I didn’t know what to do. It was no time to denounce or lament. The thought of the poor innocent girl receiving such a letter as Masham would be likely to write was too much to endure. If only I could prevent her seeing it!

“When did you hear all this?” I said to Billy.

“Find out. ’Tain’t no concern of yourn,” said the offended hero.

“But, Billy,” said I, “it’s most important. Do you, know that what Masham has done will make your Mr Smith miserable?”

Billy started at this.

“If I’d a known that, I’d a wrung his leg off,” said he.

“But when was it? This morning?”

“No, last night.”

Last night! Then the letter would already have reached Packworth, and long before Jack and his father arrived the happiness of her life would have been dashed.

It seemed no use attempting anything. I determined, however, to send a telegram to meet Jack on his arrival, so as to warn him, in case the letter should still be undelivered. I worded it carefully, for fear it might be opened before Jack arrived.

“Hawkesbury did hear our talk. He told Masham, who has written a letter to some one we both care for.”

This I flattered myself was sufficiently unintelligible to any one but Jack.

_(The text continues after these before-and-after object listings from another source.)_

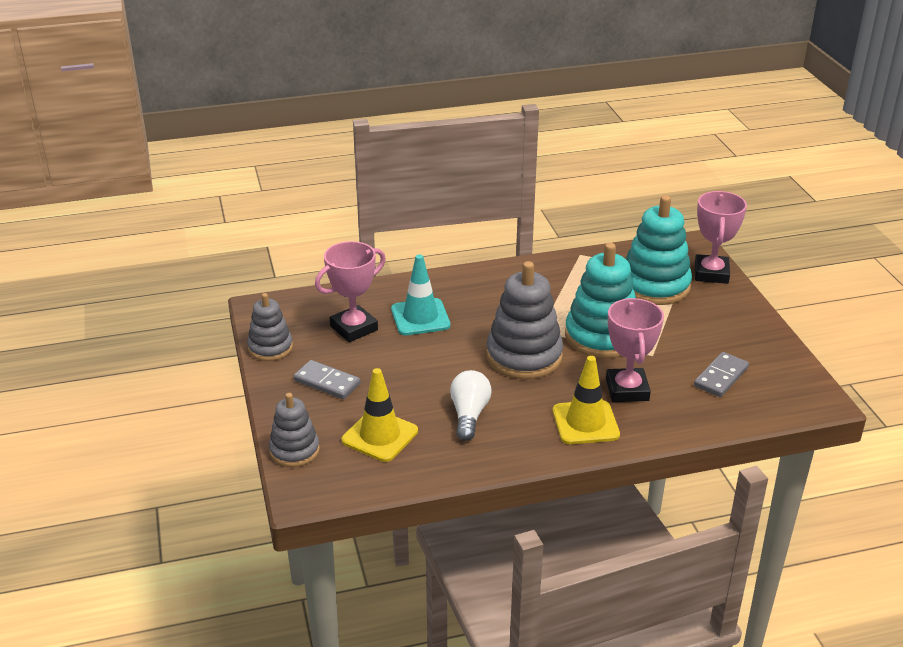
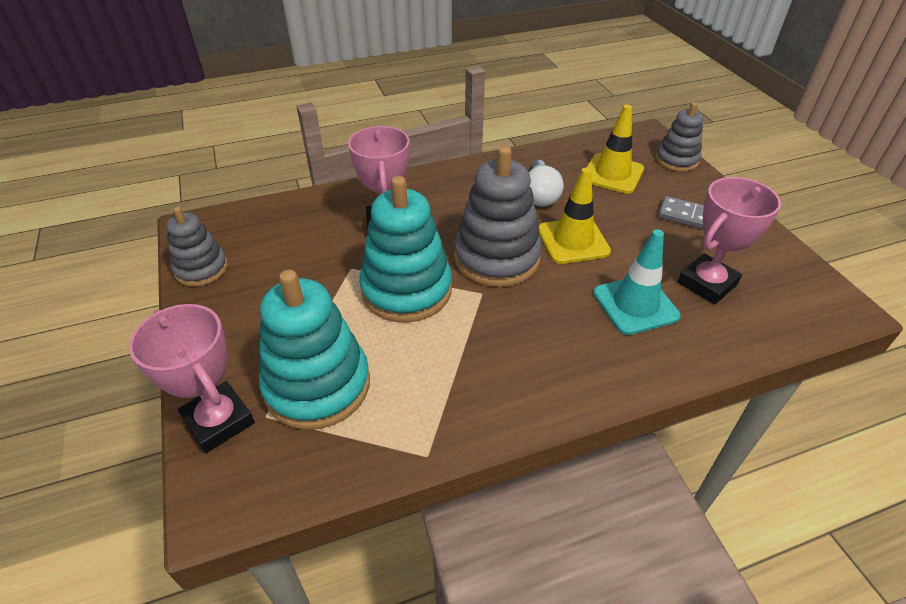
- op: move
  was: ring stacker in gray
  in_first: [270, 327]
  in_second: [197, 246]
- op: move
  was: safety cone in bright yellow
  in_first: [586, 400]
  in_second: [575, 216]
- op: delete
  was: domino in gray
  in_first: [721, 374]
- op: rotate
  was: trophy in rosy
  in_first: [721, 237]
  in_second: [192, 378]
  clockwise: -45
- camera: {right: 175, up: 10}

I spent the rest of the evening in fighting against the tumult of my own feelings. My impulse had been to rush at once to Hawkesbury and charge him with his infamy. But what good would that do? And who was I, to prefer such a charge against another? My next was to find out Masham, and take some desperate revenge on him. But, after all, my only authority was Billy’s report of a conversation overheard by him; and, though it might be all true, I had no right, I felt, without further proof, even if then, to do anything.

On the whole, I came to the conclusion I had better go to bed, which I did. But whether I slept or not the reader may guess.